One of the great delights of working inside the iconic Beinecke Rare Book & Manuscript Library, designed by Gordon Bunshaft and completed in 1963, is that no matter where one looks, there seems to be some deeper meaning nested in the building’s design and architecture. The semi-transparent marble “windows” are one of the most obvious charms, a symbol for the scholarly endeavor that is hard to miss. Standing on the plaza on a sunny day, a person can be dazzled by the play of light on marble, and then dazzled again, in a different way, upon entering the building and seeing the light absorbed and transformed by the marble panels, like a shape-shifting modernist painting or a flickering candle flame. It is not much of a stretch to compare the idea of the absorption and reflection of light to scholars who enter the Beinecke to consult its collections and go on to teach or publish their research.

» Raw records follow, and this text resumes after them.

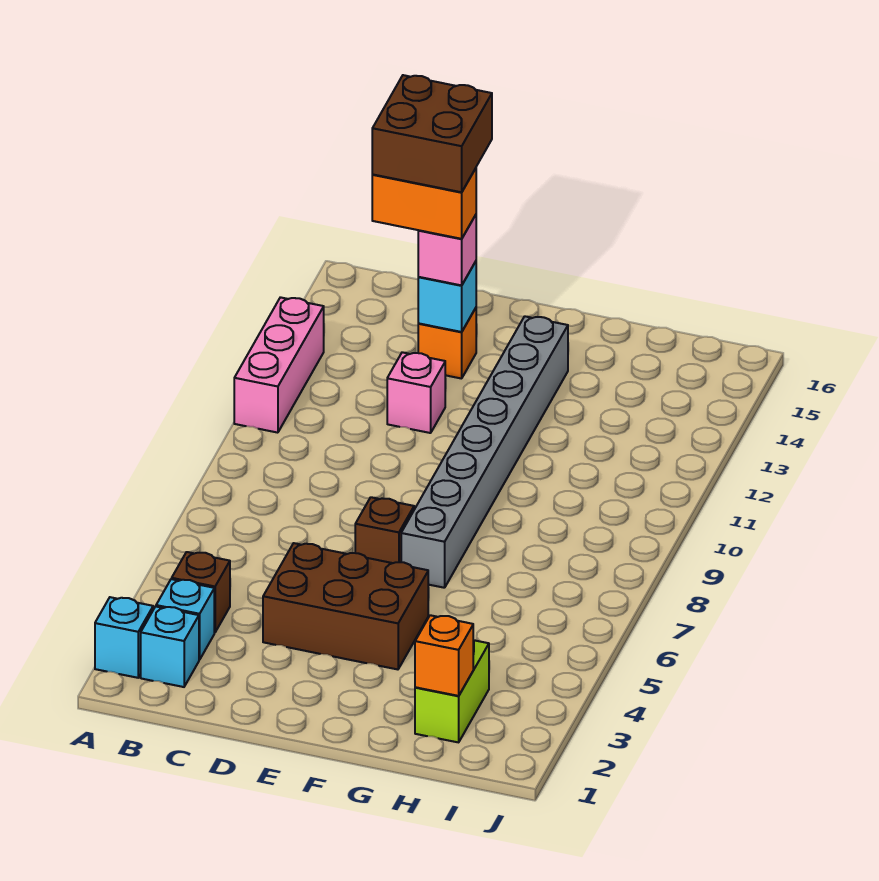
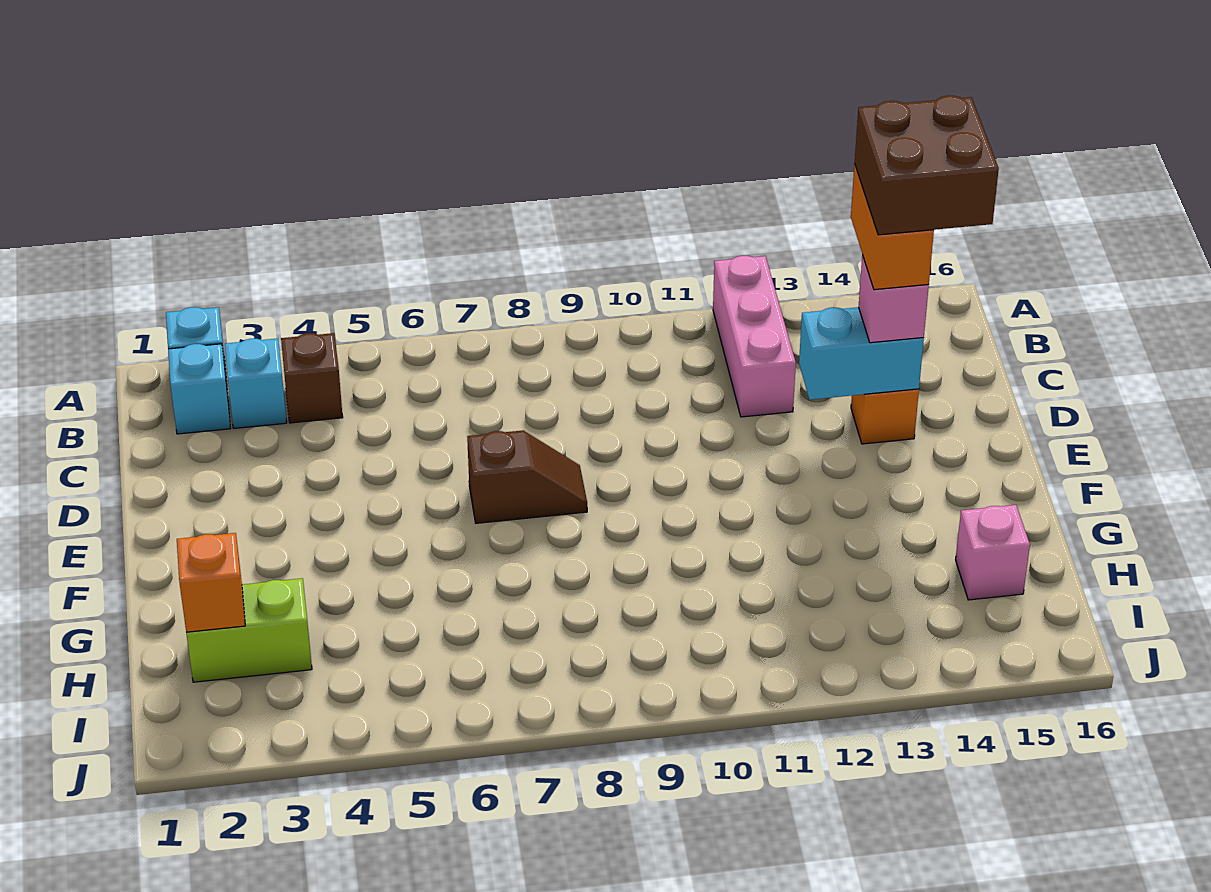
pink 1x3 brick [234,297,324,433] -> pink 1x3 brick turned to [713,256,796,417]
brown 2x3 brick [263,543,428,669] -> none
pink 1x1 brick [387,352,445,433] -> pink 1x1 brick moved to [956,505,1030,600]
cyan 1x1 brick [418,262,476,332] -> cyan 1x2 brick [799,307,924,400]
grey 1x8 brick [401,316,568,588] -> none

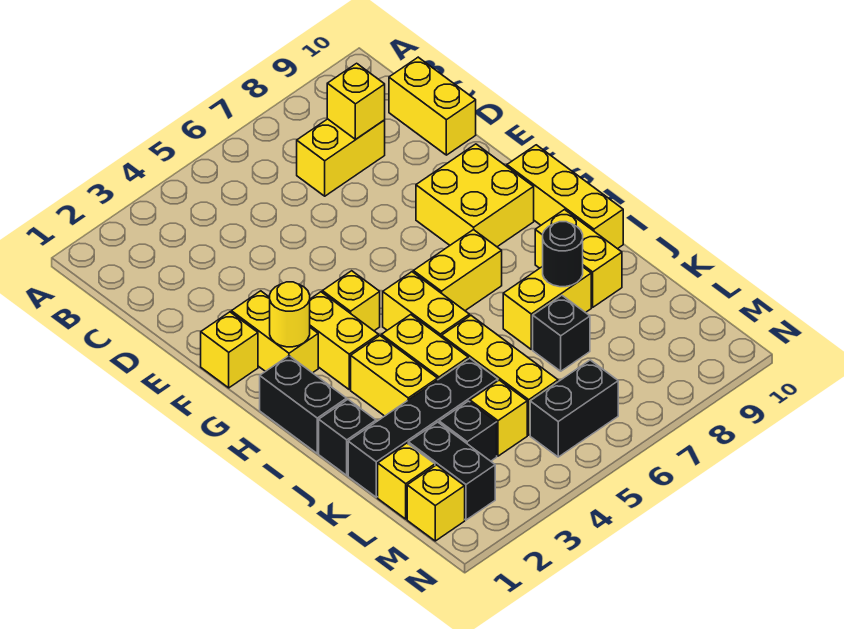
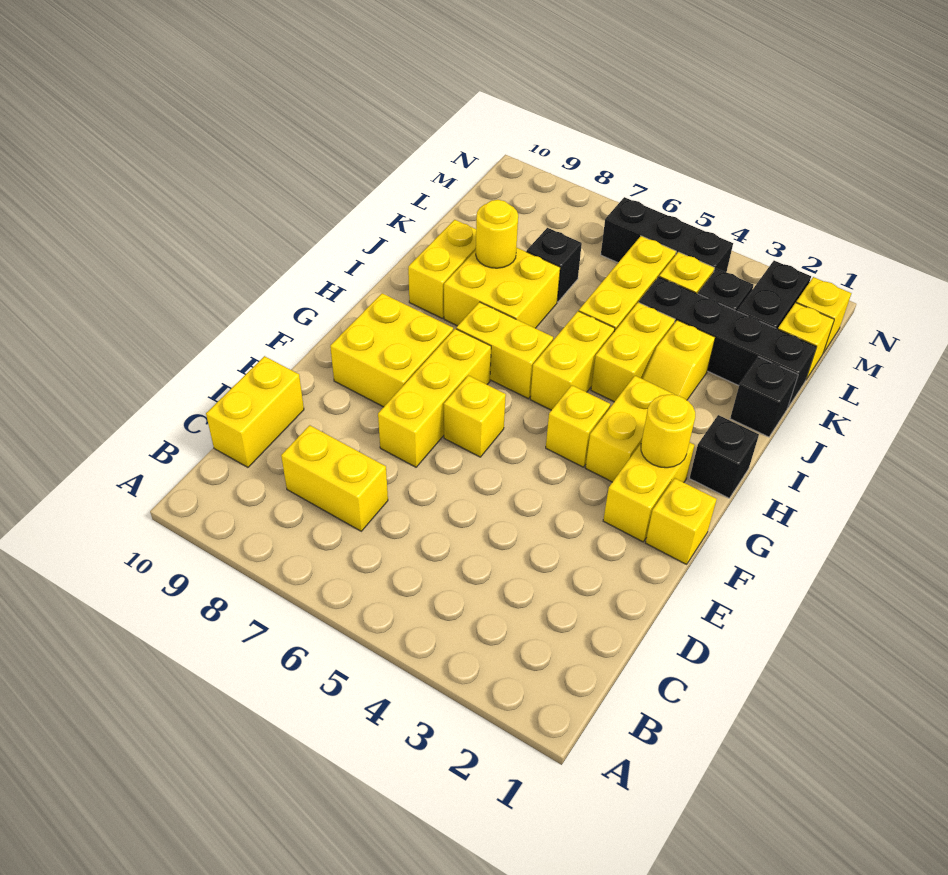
yellow 1x1 brick [327,63,385,139] -> yellow 1x1 brick moved to [444,376,506,457]
yellow 1x3 brick [507,145,623,249] -> yellow 1x3 brick moved to [378,329,491,467]
black 1x2 brick [260,356,347,453] -> black 1x1 brick [689,415,759,498]
yellow 1x2 brick [351,336,438,416] -> yellow 1x2 slope [642,320,715,400]
yellow 1x2 brick [503,266,591,349] -> yellow 2x2 brick [444,248,560,328]
black 1x1 round brick [543,222,583,287] -> yellow 1x1 round brick [476,200,518,268]
black 1x2 brick [530,360,618,457] -> black 1x3 brick [601,197,733,272]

On the ground level, Yale’s 1742 Library (so-called for the year that it was catalogued) forms the cornerstone of the glass stack tower. The deliberate placement of Yale’s earliest library in the southwest corner of the tower echoes the way the collection of books, many of them antiquarian in the eighteenth century, formed the cornerstone of Yale College when it received its charter in 1701.
The Beinecke was built to be a state-of-the-art repository for Yale’s rare book and manuscript collections. Yale’s 42-line paper copy of the Gutenberg Bible, in two volumes, was placed on permanent exhibition on the mezzanine, a physical testament to the tension that existed between manuscript culture and mechanized print in the fifteenth century. A similar tension resonates sharply today, as digital media looks to establish itself in a material way within in the archival record.
On Tuesday, May 19, 2015, the Beinecke will close to the public and embark on a sixteen-month renovation. While the curators, librarians, archivists, cataloguers and staff will carry on their work with collections and readers, the landmark building at 121 Wall Street will get some much-needed rest and rehabilitation.
Much about the physical space of the Beinecke will be missed during the next sixteen months. However, collections will still be accessible through the temporary reading room and classroom at Sterling Memorial Library, as well as through our digital library and other discovery tools. And fear not: the aesthetics of the building will remain unchanged, as much of the rehabilitation is mechanical.